Sarah C. Mangelsdorf succeeded Feldman as president of the university in 2019. Mangelsdorf is the first woman to serve as president of the university.
In 2021, the Sloan Performing Arts Center opened, providing space for theatrical programs, dance programs, concerts, and other activities and serves as a home for the Institute for the Performing Arts. In 2023, the university completed the $51.5m purchase of College Town, a 312,000-square-foot, mixed-use complex near the Medical Center and began work on a $42m expansion of the Laboratory for Laser Energetics.
After student protests against the Israel–Hamas war in November 2023, University of Rochester students joined other campuses across the United States in setting up encampments on campus. The university suspended and banned several students from campus for participating in the protests. The Department of Public Safety also arrested four students on felony criminal mischief charges in November 2024 for allegedly plastering "wanted" posters across campus that the university denounced as "antisemitic".
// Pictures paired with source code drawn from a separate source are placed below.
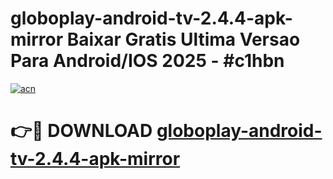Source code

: # globoplay-android-tv-2.4.4-apk-mirror Baixar Gratis Ultima Versao Para Android/IOS 2025 - #c1hbn

[![acn](https://github.com/user-attachments/assets/0f9c940e-d8b0-45ae-aac7-cd30a18b3e1c)](https://app.mediaupload.pro/?title=globoplay-android-tv-2.4.4-apk-mirror&ref=10FP)

# 👉🔴 DOWNLOAD [globoplay-android-tv-2.4.4-apk-mirror](https://app.mediaupload.pro/?title=globoplay-android-tv-2.4.4-apk-mirror&ref=13F)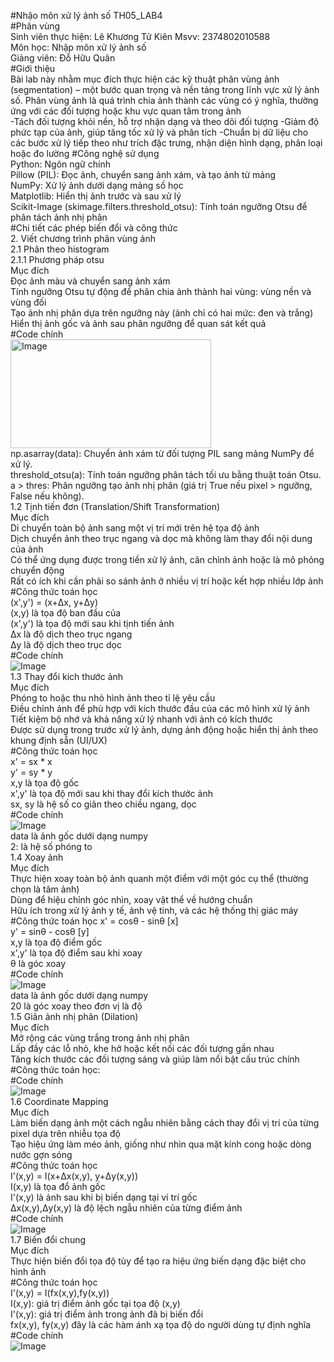 #Nhậo môn xử lý ảnh số TH05_LAB4 <br>
#Phân vùng  <br>
Sinh viên thực hiện: Lê Khương Tử Kiên Msvv: 2374802010588 <br>
Môn học: Nhập môn xử lý ảnh số <br>
Giảng viên: Đỗ Hữu Quân <br>
#Giới thiệu <br>
Bài lab này nhằm mục đích thực hiện các kỹ thuật phân vùng ảnh (segmentation) – một bước quan trọng và nền tảng trong lĩnh vực xử lý ảnh số. Phân vùng ảnh là quá trình chia ảnh thành các vùng có ý nghĩa, thường ứng với các đối tượng hoặc khu vực quan tâm trong ảnh <br>
-Tách đối tượng khỏi nền, hỗ trợ nhận dạng và theo dõi đối tượng
-Giảm độ phức tạp của ảnh, giúp tăng tốc xử lý và phân tích
-Chuẩn bị dữ liệu cho các bước xử lý tiếp theo như trích đặc trưng, nhận diện hình dạng, phân loại hoặc đo lường
#Công nghệ sử dụng <br>
Python: Ngôn ngữ chính<br>
Pillow (PIL): Đọc ảnh, chuyển sang ảnh xám, và tạo ảnh từ mảng<br>
NumPy: Xử lý ảnh dưới dạng mảng số học<br>
Matplotlib: Hiển thị ảnh trước và sau xử lý<br>
Scikit-Image (skimage.filters.threshold_otsu): Tính toán ngưỡng Otsu để phân tách ảnh nhị phân<br>
#Chi tiết các phép biến đổi và công thức <br>
2. Viết chương trình phân vùng ảnh <br>
2.1 Phân theo histogram <br>
2.1.1 Phương pháp otsu <br>
Mục đích <br>
Đọc ảnh màu và chuyển sang ảnh xám <br>
Tính ngưỡng Otsu tự động để phân chia ảnh thành hai vùng: vùng nền và vùng đối  <br>
Tạo ảnh nhị phân dựa trên ngưỡng này (ảnh chỉ có hai mức: đen và trắng) <br>
Hiển thị ảnh gốc và ảnh sau phân ngưỡng để quan sát kết quả <br>
#Code chính <br>
<img width="321" height="174" alt="Image" src="https://github.com/user-attachments/assets/5520f9a4-006b-42aa-a8e3-f2979fde4109" /> <br>
np.asarray(data): Chuyển ảnh xám từ đối tượng PIL sang mảng NumPy để xử lý. <br>
threshold_otsu(a): Tính toán ngưỡng phân tách tối ưu bằng thuật toán Otsu. <br>
a > thres: Phân ngưỡng tạo ảnh nhị phân (giá trị True nếu pixel > ngưỡng, False nếu không). <br>
1.2 Tịnh tiến đơn (Translation/Shift Transformation) <br>
Mục đích <br>
Di chuyển toàn bộ ảnh sang một vị trí mới trên hệ tọa độ ảnh <br>
Dịch chuyển ảnh theo trục ngang và dọc mà không làm thay đổi nội dung của ảnh <br>
Có thể ứng dụng được trong tiền xử lý ảnh, căn chỉnh ảnh hoặc là mô phỏng chuyển động <br>
Rất có ích khi cần phải so sánh ảnh ở nhiều vị trí hoặc kết hợp nhiều lớp ảnh <br>
#Công thức toán học <br>
                                      (x',y') = (x+Δx, y+Δy) <br>
(x,y) là tọa độ ban đầu của <br>
(x',y') là tọa độ mới sau khi tịnh tiến ảnh <br>
Δx là độ dịch theo trục ngang <br>
Δy là độ dịch theo trục dọc <br>
#Code chính <br>
![Image](https://github.com/user-attachments/assets/fb0bf531-6b15-42dd-bef7-885e80f13c67) <br>
1.3 Thay đổi kích thước ảnh <br>
Mục đích <br>
Phóng to hoặc thu nhỏ hình ảnh theo tỉ lệ yêu cầu <br>
Điều chỉnh ảnh để phù hợp với kích thước đầu của các mô hình xử lý ảnh <br>
Tiết kiệm bộ nhớ và khả năng xử lý nhanh với ảnh có kích thước <br>
Được sử dụng trong trước xử lý ảnh, dựng ảnh động hoặc hiển thị ảnh theo khung định sẵn (UI/UX) <br>
#Công thức toán học <br>
                               x' = sx * x <br>
                               y' = sy * y <br>
   x,y là tọa độ gốc <br>
   x',y' là tọa độ mới sau khi thay đổi kích thước ảnh <br>
   sx, sy là hệ số co giãn theo chiều ngang, dọc <br>
#Code chính <br>
![Image](https://github.com/user-attachments/assets/02e3e04e-6a47-4505-8d43-fa85df36e213) <br>
data là ảnh gốc dưới dạng numpy <br>
2: là hệ số phóng to <br>
1.4 Xoay ảnh <br>
Mục đích <br>
Thực hiện xoay toàn bộ ảnh quanh một điểm với một góc cụ thể (thường chọn là tâm ảnh) <br>
Dùng để hiệu chỉnh góc nhìn, xoay vật thể về hướng chuẩn <br>
Hữu ích trong xử lý ảnh y tế, ảnh vệ tinh, và các hệ thống thị giác máy <br>
#Công thức toán học
                          x' = cosθ - sinθ [x] <br>
                          y' = sinθ - cosθ [y] <br>
  x,y là tọa độ điểm gốc <br>
  x',y' là tọa độ điểm sau khi xoay <br>
  θ là góc xoay <br>
#Code chính <br>
![Image](https://github.com/user-attachments/assets/2eed4092-3ce9-4d7e-a239-3dbf79bd90b0) <br>
data là ảnh gốc dưới dạng numpy <br>
20 là góc xoay theo đơn vị là độ <br>
1.5 Giãn ảnh nhị phân (Dilation) <br>
Mục đích <br> 
Mở rộng các vùng trắng trong ảnh nhị phân <br>
Lấp đầy các lỗ nhỏ, khe hở hoặc kết nối các đối tượng gần nhau <br>
Tăng kích thước các đối tượng sáng và giúp làm nổi bật cấu trúc chính <br>
#Công thức toán học: <br>
#Code chính <br>
![Image](https://github.com/user-attachments/assets/458e9da7-bc6e-43e4-b891-5b18d9c61446) <br>
1.6 Coordinate Mapping <br>
Mục đích <br>
Làm biến dạng ảnh một cách ngẫu nhiên bằng cách thay đổi vị trí của từng pixel dựa trên nhiễu tọa độ <br>
Tạo hiệu ứng làm méo ảnh, giống như nhìn qua mặt kính cong hoặc dòng nước gợn sóng <br>
#Công thức toán học <br>
                              I'(x,y) = I(x+Δx(x,y), y+Δy(x,y)) <br>
   I(x,y) là tọa đổ ảnh gốc <br> 
   I'(x,y) là ảnh sau khi bị biến dạng tại ví trí gốc <br>
   Δx(x,y),Δy(x,y) là độ lệch ngẫu nhiên của từng điểm ảnh <br>
#Code chính <br>
![Image](https://github.com/user-attachments/assets/37ee5594-f70c-49bd-a087-13a85ea3cd26) <br>
1.7 Biến đổi chung <br>
Mục đích <br>
Thực hiện biến đổi tọa độ tùy để tạo ra hiệu ứng biến dạng đặc biệt cho hình ảnh <br>
#Công thức toán học <br>
                                I'(x,y) = I(fx(x,y),fy(x,y)) <br>
  I(x,y): giá trị điểm ảnh gốc tại tọa độ (x,y) <br>
  I'(x,y): giá trị điểm ảnh trong ảnh đã bị biến đổi <br>
  fx(x,y), fy(x,y) đây là các hàm ánh xạ tọa độ do người dùng tự định nghĩa <br>
#Code chính <br>
![Image](https://github.com/user-attachments/assets/6de4e8d5-526b-4698-89de-8f486c4a3943) <br>
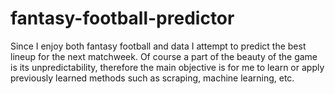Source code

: # fantasy-football-predictor
Since I enjoy both fantasy football and data I attempt to predict the best lineup for the next matchweek. Of course a part of the beauty of the game is its unpredictability, therefore the main objective is for me to learn or apply previously learned methods such as scraping, machine learning, etc.
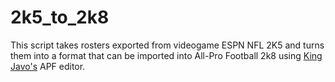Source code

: # 2k5_to_2k8

This script takes rosters exported from videogame ESPN NFL 2K5 and turns them into a format that can be imported into All-Pro Football 2k8 using [King Javo's](https://github.com/KingJavo) APF editor.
Strong Memorial Hospital, the main teaching hospital at the university, is currently undergoing its largest expansion, tripling the size of its Emergency department and adding a new, nine-story patient tower, which is the largest capital project in university history. In 2024, Tom Golisano announced that he had made a $50 million donation, the largest single gift in the university's history, to build the Golisano Intellectual and Developmental Disabilities Institute and expand care for people with intellectual and developmental disabilities in the Rochester region.